Bung Towel meyakini bakat sepak bola dari orang tua tidak menjamin seorang anak akan hebat juga dalam olahraga yang sama. Upaya menciptakan pesepak bola hebat harus dimulai dari faktor lain.
"Jadi di luar genetik seperti yang disampaikan, apa yang penting dalam sepak bola? Football environment, football development. Apa yang disebut dengan environment? Infrastruktur, coaching quality, kompetisi, turnamen," tandasnya.
Sebelumnya, anggota Komisi X DPR Ahmad Dhani mengusulkan PSSI menaturalisasi pemain untuk dijodohkan dengan perempuan Indonesia agar tecipta bibit unggul. Usulan itu pun menuai polemik.
Dhani mengusulkan agar PSSI bisa merekrut pemain sepakbola yang sudah berumur tua. Pemain itu lalu dijodohkan dengan perempuan asli Indonesia.
Tujuannya, supaya tercipta bibit pemain sepak bola yang unggul.
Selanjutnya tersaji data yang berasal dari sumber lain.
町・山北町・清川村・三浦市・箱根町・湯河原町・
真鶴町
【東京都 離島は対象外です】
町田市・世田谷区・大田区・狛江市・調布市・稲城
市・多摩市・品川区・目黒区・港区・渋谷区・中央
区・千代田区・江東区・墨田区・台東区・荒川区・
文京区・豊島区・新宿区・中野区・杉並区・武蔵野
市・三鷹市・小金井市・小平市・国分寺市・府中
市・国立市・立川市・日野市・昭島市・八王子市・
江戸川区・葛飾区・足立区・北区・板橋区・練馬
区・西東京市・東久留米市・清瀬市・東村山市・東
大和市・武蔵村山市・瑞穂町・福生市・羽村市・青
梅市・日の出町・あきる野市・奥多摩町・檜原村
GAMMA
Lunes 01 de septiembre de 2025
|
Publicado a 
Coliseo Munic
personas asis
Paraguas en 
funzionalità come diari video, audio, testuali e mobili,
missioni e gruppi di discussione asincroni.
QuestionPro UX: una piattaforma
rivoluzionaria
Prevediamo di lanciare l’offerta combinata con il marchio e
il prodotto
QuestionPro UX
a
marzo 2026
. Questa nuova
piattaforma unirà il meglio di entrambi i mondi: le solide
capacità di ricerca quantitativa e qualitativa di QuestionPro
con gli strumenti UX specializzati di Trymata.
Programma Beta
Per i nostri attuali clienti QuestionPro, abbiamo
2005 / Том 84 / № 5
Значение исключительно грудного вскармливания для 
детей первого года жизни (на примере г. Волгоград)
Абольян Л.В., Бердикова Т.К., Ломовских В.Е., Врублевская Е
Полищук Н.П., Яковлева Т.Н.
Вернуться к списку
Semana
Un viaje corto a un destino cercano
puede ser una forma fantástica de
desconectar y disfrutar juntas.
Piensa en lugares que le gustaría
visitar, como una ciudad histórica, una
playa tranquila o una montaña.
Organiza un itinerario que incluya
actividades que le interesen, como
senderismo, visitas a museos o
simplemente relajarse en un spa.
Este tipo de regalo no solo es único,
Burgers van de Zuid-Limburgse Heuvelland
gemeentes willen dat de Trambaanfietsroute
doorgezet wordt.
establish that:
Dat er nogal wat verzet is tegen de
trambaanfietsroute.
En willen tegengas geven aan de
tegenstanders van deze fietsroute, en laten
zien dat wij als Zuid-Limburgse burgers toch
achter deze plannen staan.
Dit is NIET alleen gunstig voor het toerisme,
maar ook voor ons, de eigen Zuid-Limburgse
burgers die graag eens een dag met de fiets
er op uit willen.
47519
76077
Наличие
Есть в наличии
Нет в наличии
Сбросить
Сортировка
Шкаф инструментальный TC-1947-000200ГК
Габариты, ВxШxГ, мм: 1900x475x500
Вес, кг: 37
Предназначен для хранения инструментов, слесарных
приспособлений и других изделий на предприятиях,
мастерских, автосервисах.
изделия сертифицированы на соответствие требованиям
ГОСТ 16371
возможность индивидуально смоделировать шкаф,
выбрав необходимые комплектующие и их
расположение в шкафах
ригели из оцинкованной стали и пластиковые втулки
"Nah anaknya itu yang kita harapkan menjadi pemain bola yang bagus juga. Nah ini pemikirannya agak out of the box Pak Erick (Ketua Umum PSSI Erick Thohir), tapi bisa dianggarkan untuk 2026 programnya, jadi pemain bola di atas 40 tahun yang mau dinaturalisasi dan mungkin yang duda, kita carikan jodoh di Indonesia Pak," ucap Dhani.